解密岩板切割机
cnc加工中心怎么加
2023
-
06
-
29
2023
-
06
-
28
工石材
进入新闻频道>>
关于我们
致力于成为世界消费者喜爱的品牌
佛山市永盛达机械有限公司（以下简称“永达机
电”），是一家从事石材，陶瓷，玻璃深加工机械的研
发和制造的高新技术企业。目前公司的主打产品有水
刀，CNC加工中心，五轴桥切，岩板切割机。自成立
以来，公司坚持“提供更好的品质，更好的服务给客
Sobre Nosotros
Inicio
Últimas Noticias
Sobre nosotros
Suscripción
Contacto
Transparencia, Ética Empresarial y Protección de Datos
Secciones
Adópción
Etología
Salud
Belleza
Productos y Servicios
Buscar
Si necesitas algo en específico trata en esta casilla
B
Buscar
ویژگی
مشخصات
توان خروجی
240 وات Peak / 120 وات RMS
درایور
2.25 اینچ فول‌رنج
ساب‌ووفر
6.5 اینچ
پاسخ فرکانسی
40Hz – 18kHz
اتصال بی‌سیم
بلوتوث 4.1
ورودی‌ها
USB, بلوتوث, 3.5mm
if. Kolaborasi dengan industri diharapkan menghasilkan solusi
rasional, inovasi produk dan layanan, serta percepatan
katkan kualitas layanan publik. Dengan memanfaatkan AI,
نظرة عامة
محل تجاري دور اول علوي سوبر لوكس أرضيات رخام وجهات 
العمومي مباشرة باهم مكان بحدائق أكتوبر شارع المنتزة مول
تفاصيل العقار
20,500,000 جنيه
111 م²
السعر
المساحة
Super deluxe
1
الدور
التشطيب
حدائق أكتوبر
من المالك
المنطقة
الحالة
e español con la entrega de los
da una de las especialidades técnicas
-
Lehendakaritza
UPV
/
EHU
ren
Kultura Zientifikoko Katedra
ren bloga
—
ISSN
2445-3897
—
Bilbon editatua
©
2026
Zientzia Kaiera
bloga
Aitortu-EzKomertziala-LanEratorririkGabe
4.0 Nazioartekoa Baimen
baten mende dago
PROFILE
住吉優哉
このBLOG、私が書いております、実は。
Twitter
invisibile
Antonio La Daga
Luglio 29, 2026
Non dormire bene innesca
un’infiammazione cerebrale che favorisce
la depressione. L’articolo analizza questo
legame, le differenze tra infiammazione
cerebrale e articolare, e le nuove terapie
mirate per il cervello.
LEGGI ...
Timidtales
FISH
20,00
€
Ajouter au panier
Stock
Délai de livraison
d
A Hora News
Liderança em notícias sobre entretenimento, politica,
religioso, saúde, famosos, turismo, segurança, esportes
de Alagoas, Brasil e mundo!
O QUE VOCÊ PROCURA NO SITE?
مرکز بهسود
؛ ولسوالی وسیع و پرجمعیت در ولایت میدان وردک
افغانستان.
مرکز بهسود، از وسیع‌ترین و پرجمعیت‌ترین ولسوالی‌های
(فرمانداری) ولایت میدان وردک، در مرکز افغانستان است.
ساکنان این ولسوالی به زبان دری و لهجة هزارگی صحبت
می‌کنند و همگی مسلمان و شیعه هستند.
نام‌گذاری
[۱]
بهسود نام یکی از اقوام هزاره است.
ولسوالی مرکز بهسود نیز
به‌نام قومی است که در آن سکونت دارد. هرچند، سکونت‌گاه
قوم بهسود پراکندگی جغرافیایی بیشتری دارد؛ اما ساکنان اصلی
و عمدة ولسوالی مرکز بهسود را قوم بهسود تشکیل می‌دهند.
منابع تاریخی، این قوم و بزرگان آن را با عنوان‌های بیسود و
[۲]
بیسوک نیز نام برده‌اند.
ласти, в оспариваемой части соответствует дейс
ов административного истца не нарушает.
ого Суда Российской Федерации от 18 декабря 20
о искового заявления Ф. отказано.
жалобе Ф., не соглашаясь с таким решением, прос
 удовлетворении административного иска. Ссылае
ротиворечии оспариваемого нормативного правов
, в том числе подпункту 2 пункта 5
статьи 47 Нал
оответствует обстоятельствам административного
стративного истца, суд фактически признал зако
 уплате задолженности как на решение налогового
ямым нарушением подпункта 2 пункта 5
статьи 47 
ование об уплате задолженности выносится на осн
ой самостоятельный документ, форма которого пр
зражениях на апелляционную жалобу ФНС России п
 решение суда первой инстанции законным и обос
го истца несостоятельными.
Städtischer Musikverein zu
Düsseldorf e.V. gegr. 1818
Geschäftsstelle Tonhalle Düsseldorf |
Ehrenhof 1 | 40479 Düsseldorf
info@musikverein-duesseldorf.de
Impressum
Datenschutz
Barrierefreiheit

════════════════════

Problem requirements = Output every line of the entries as a JSON list of strings, one string per line, leaving out blank lines.

Output below =
[
  "解密岩板切割机",
  "cnc加工中心怎么加",
  "2023",
  "-",
  "06",
  "-",
  "29",
  "2023",
  "-",
  "06",
  "-",
  "28",
  "工石材",
  "进入新闻频道>>",
  "关于我们",
  "致力于成为世界消费者喜爱的品牌",
  "佛山市永盛达机械有限公司（以下简称“永达机",
  "电”），是一家从事石材，陶瓷，玻璃深加工机械的研",
  "发和制造的高新技术企业。目前公司的主打产品有水",
  "刀，CNC加工中心，五轴桥切，岩板切割机。自成立",
  "以来，公司坚持“提供更好的品质，更好的服务给客",
  "Sobre Nosotros",
  "Inicio",
  "Últimas Noticias",
  "Sobre nosotros",
  "Suscripción",
  "Contacto",
  "Transparencia, Ética Empresarial y Protección de Datos",
  "Secciones",
  "Adópción",
  "Etología",
  "Salud",
  "Belleza",
  "Productos y Servicios",
  "Buscar",
  "Si necesitas algo en específico trata en esta casilla",
  "B",
  "Buscar",
  "ویژگی",
  "مشخصات",
  "توان خروجی",
  "240 وات Peak / 120 وات RMS",
  "درایور",
  "2.25 اینچ فول‌رنج",
  "ساب‌ووفر",
  "6.5 اینچ",
  "پاسخ فرکانسی",
  "40Hz – 18kHz",
  "اتصال بی‌سیم",
  "بلوتوث 4.1",
  "ورودی‌ها",
  "USB, بلوتوث, 3.5mm",
  "if. Kolaborasi dengan industri diharapkan menghasilkan solusi",
  "rasional, inovasi produk dan layanan, serta percepatan",
  "katkan kualitas layanan publik. Dengan memanfaatkan AI,",
  "نظرة عامة",
  "محل تجاري دور اول علوي سوبر لوكس أرضيات رخام وجهات ",
  "العمومي مباشرة باهم مكان بحدائق أكتوبر شارع المنتزة مول",
  "تفاصيل العقار",
  "20,500,000 جنيه",
  "111 م²",
  "السعر",
  "المساحة",
  "Super deluxe",
  "1",
  "الدور",
  "التشطيب",
  "حدائق أكتوبر",
  "من المالك",
  "المنطقة",
  "الحالة",
  "e español con la entrega de los",
  "da una de las especialidades técnicas",
  "-",
  "Lehendakaritza",
  "UPV",
  "/",
  "EHU",
  "ren",
  "Kultura Zientifikoko Katedra",
  "ren bloga",
  "—",
  "ISSN",
  "2445-3897",
  "—",
  "Bilbon editatua",
  "©",
  "2026",
  "Zientzia Kaiera",
  "bloga",
  "Aitortu-EzKomertziala-LanEratorririkGabe",
  "4.0 Nazioartekoa Baimen",
  "baten mende dago",
  "PROFILE",
  "住吉優哉",
  "このBLOG、私が書いております、実は。",
  "Twitter",
  "invisibile",
  "Antonio La Daga",
  "Luglio 29, 2026",
  "Non dormire bene innesca",
  "un’infiammazione cerebrale che favorisce",
  "la depressione. L’articolo analizza questo",
  "legame, le differenze tra infiammazione",
  "cerebrale e articolare, e le nuove terapie",
  "mirate per il cervello.",
  "LEGGI ...",
  "Timidtales",
  "FISH",
  "20,00",
  "€",
  "Ajouter au panier",
  "Stock",
  "Délai de livraison",
  "d",
  "A Hora News",
  "Liderança em notícias sobre entretenimento, politica,",
  "religioso, saúde, famosos, turismo, segurança, esportes",
  "de Alagoas, Brasil e mundo!",
  "O QUE VOCÊ PROCURA NO SITE?",
  "مرکز بهسود",
  "؛ ولسوالی وسیع و پرجمعیت در ولایت میدان وردک",
  "افغانستان.",
  "مرکز بهسود، از وسیع‌ترین و پرجمعیت‌ترین ولسوالی‌های",
  "(فرمانداری) ولایت میدان وردک، در مرکز افغانستان است.",
  "ساکنان این ولسوالی به زبان دری و لهجة هزارگی صحبت",
  "می‌کنند و همگی مسلمان و شیعه هستند.",
  "نام‌گذاری",
  "[۱]",
  "بهسود نام یکی از اقوام هزاره است.",
  "ولسوالی مرکز بهسود نیز",
  "به‌نام قومی است که در آن سکونت دارد. هرچند، سکونت‌گاه",
  "قوم بهسود پراکندگی جغرافیایی بیشتری دارد؛ اما ساکنان اصلی",
  "و عمدة ولسوالی مرکز بهسود را قوم بهسود تشکیل می‌دهند.",
  "منابع تاریخی، این قوم و بزرگان آن را با عنوان‌های بیسود و",
  "[۲]",
  "بیسوک نیز نام برده‌اند.",
  "ласти, в оспариваемой части соответствует дейс",
  "ов административного истца не нарушает.",
  "ого Суда Российской Федерации от 18 декабря 20",
  "о искового заявления Ф. отказано.",
  "жалобе Ф., не соглашаясь с таким решением, прос",
  " удовлетворении административного иска. Ссылае",
  "ротиворечии оспариваемого нормативного правов",
  ", в том числе подпункту 2 пункта 5",
  "статьи 47 Нал",
  "оответствует обстоятельствам административного",
  "стративного истца, суд фактически признал зако",
  " уплате задолженности как на решение налогового",
  "ямым нарушением подпункта 2 пункта 5",
  "статьи 47 ",
  "ование об уплате задолженности выносится на осн",
  "ой самостоятельный документ, форма которого пр",
  "зражениях на апелляционную жалобу ФНС России п",
  " решение суда первой инстанции законным и обос",
  "го истца несостоятельными.",
  "Städtischer Musikverein zu",
  "Düsseldorf e.V. gegr. 1818",
  "Geschäftsstelle Tonhalle Düsseldorf |",
  "Ehrenhof 1 | 40479 Düsseldorf",
  "info@musikverein-duesseldorf.de",
  "Impressum",
  "Datenschutz",
  "Barrierefreiheit"
]